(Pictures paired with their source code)

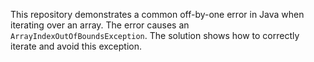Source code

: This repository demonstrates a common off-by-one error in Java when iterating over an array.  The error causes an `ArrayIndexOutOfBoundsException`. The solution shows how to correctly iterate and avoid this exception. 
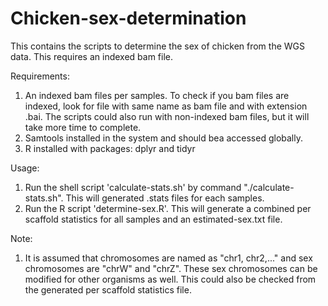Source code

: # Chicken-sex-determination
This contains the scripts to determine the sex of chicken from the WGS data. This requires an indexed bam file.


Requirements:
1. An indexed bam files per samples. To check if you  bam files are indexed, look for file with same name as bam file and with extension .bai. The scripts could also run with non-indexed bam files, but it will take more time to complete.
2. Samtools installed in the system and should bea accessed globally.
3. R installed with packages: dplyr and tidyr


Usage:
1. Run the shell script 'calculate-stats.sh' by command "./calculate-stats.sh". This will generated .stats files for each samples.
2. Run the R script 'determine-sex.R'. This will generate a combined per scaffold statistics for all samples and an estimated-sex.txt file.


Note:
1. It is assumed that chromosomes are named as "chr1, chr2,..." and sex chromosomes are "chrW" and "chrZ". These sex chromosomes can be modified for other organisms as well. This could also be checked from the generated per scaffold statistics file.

Problem to work on:
Arrange all the text of the records above as a JSON list of strings, one string per line, with blank lines left out. Leave the pictures out of the answer.

Written answer:
[
  "Source code",
  ": This repository demonstrates a common off-by-one error in Java when iterating over an array.  The error causes an `ArrayIndexOutOfBoundsException`. The solution shows how to correctly iterate and avoid this exception. ",
  "Source code",
  ": # Chicken-sex-determination",
  "This contains the scripts to determine the sex of chicken from the WGS data. This requires an indexed bam file.",
  "Requirements:",
  "1. An indexed bam files per samples. To check if you  bam files are indexed, look for file with same name as bam file and with extension .bai. The scripts could also run with non-indexed bam files, but it will take more time to complete.",
  "2. Samtools installed in the system and should bea accessed globally.",
  "3. R installed with packages: dplyr and tidyr",
  "Usage:",
  "1. Run the shell script 'calculate-stats.sh' by command \"./calculate-stats.sh\". This will generated .stats files for each samples.",
  "2. Run the R script 'determine-sex.R'. This will generate a combined per scaffold statistics for all samples and an estimated-sex.txt file.",
  "Note:",
  "1. It is assumed that chromosomes are named as \"chr1, chr2,...\" and sex chromosomes are \"chrW\" and \"chrZ\". These sex chromosomes can be modified for other organisms as well. This could also be checked from the generated per scaffold statistics file."
]